Kız çocukları erkek çocuklarıyla aynı mahallede oyun oynuyorlar. Kız-erkek kardeş. Evde aynı, okullarını mı ayıracaksınız bunların? Bunu çocuğa nasıl açıklayacağız? Büyüklerin soyut kavramları, kendi ideolojik fikirlerini dökebildiği o kavramlar, henüz ilkokul çağındaki bir çocuğun kafasında şekillenemez. İnsan gelişimine aykırı.

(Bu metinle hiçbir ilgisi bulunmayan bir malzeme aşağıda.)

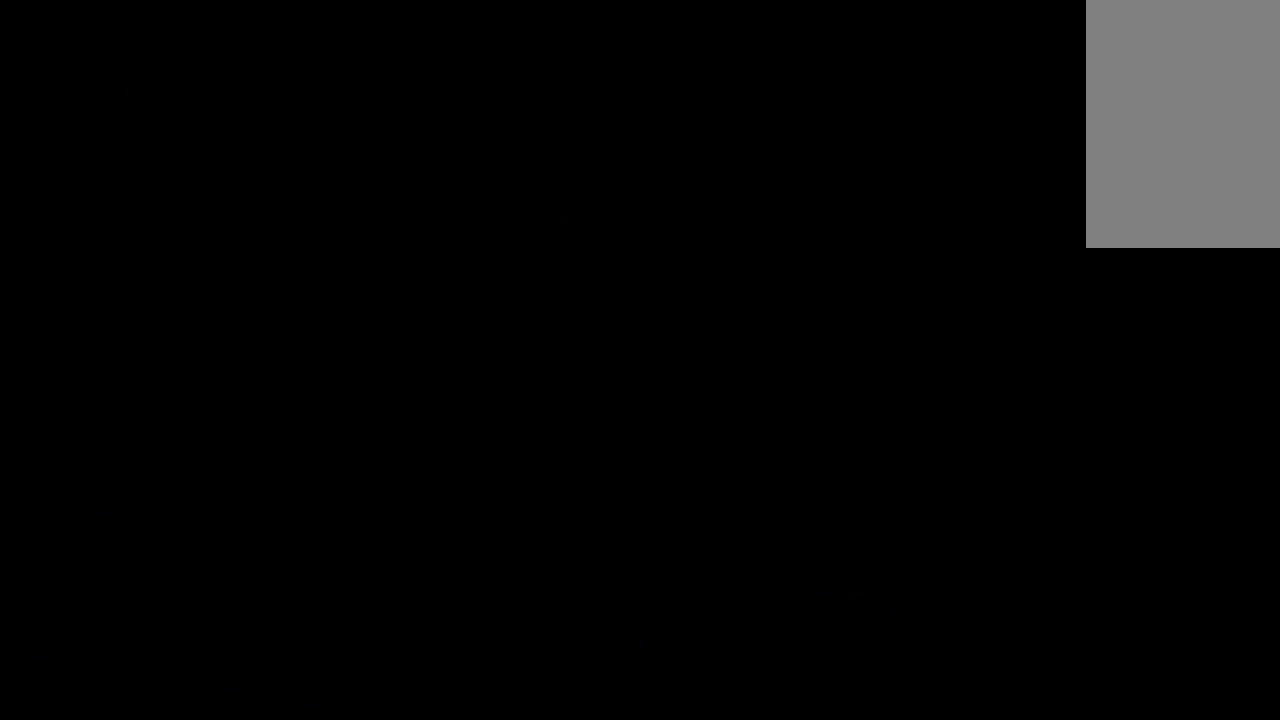
{"keys": ["right"], "events": [[367, "right", "down"]]}
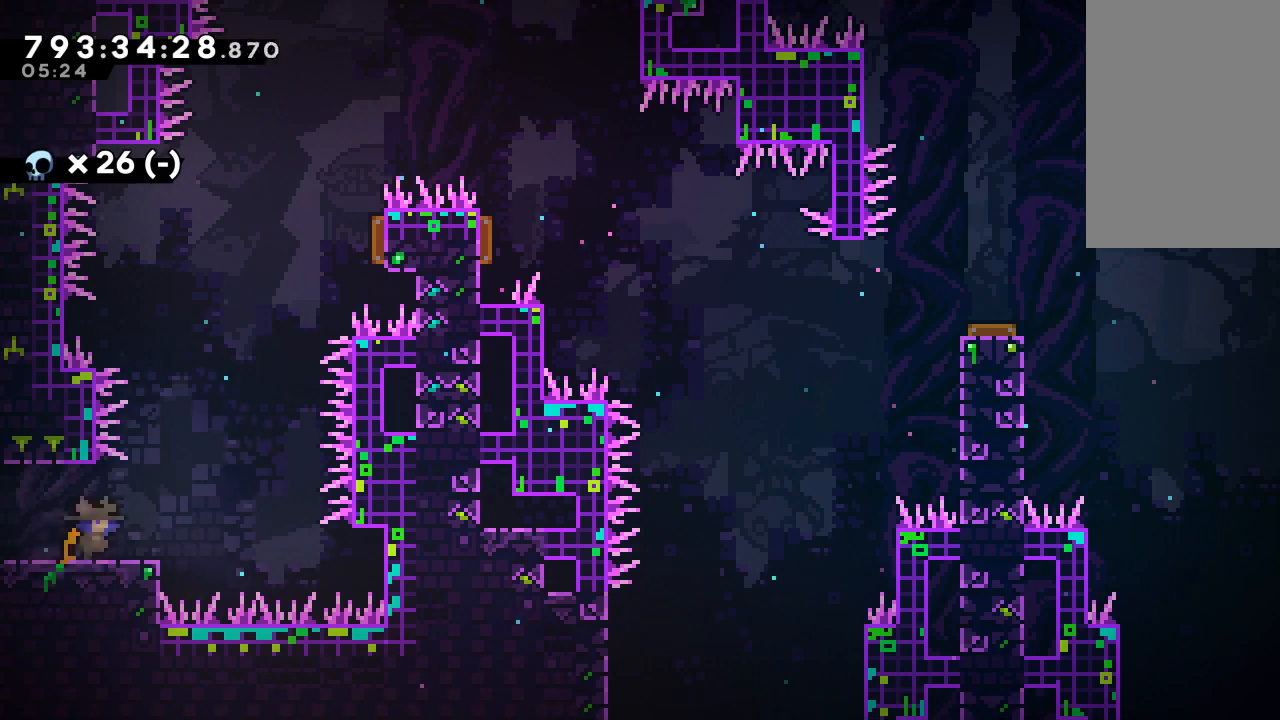
{"keys": ["c", "up"], "events": [[67, "x", "down"], [433, "up", "down"], [500, "c", "down"], [500, "right", "up"], [500, "x", "up"]]}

Nasıl suyun akışını engelleyemezseniz bir çocuğun gelişimini de durduramazsınız. Akan suyun önüne set koyduğunuz vakit ya o seti yıkıp gidecek ya da başka bir tarafa doğru kendini akıtacak. Gelişim böyle bir şey, çocuk gelişimi. Bireyin olgunlaşması, gelişmesi, bir yetişkin olması bir süreç. Belli aşamaları var. Bu aşamaları doğal olarak çocuk geçmek zorunda. O doğallığı bozup, önüne başka şeyler koyup, onu başka yere yönlendirirseniz başka bir toplumla karşılaşırsınız.
- Çok teşekkür ederiz.
NEOLİBERAL YOZLAŞMIŞ KÜLTÜRE ÇANAK TUTUYORLAR
- Bakanlığın kendi verileri bile karma eğitimin millet açısından sorun olmadığını gösteriyor.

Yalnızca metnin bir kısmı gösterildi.